━━━ MATERIAL FOR THE TASK

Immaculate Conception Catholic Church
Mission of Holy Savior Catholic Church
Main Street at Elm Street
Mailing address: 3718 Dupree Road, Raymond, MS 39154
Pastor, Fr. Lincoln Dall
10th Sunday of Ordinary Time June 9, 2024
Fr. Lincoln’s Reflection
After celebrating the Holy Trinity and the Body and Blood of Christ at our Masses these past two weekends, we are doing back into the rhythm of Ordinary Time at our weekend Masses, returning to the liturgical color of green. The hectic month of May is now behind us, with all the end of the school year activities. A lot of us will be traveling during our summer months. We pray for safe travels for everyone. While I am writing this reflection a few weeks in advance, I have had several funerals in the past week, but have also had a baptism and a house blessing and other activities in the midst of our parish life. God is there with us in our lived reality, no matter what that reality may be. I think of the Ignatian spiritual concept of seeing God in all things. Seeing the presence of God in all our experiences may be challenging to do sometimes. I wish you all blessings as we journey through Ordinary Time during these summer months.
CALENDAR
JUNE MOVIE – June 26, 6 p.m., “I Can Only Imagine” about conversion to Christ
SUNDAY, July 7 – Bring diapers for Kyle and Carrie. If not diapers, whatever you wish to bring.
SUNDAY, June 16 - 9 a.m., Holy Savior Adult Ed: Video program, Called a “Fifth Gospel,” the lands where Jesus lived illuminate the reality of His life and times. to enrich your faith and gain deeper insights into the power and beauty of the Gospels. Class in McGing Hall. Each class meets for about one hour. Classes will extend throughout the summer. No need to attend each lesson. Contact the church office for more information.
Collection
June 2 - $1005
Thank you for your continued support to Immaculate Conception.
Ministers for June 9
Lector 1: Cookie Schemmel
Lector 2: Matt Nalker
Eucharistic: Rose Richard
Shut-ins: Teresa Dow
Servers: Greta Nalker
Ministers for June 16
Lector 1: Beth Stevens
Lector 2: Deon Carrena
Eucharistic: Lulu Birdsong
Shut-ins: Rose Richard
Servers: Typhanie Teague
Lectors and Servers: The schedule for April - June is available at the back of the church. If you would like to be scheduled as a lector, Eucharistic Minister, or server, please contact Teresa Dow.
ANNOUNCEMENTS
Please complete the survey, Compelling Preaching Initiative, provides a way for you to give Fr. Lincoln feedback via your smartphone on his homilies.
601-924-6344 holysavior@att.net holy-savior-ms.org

━━━━━━

DIRECTIONS FOR THIS TASK:
For the string "Catholic", search the preceding data and copy every line that includes it.

ANSWER:
Immaculate Conception Catholic Church
Mission of Holy Savior Catholic Church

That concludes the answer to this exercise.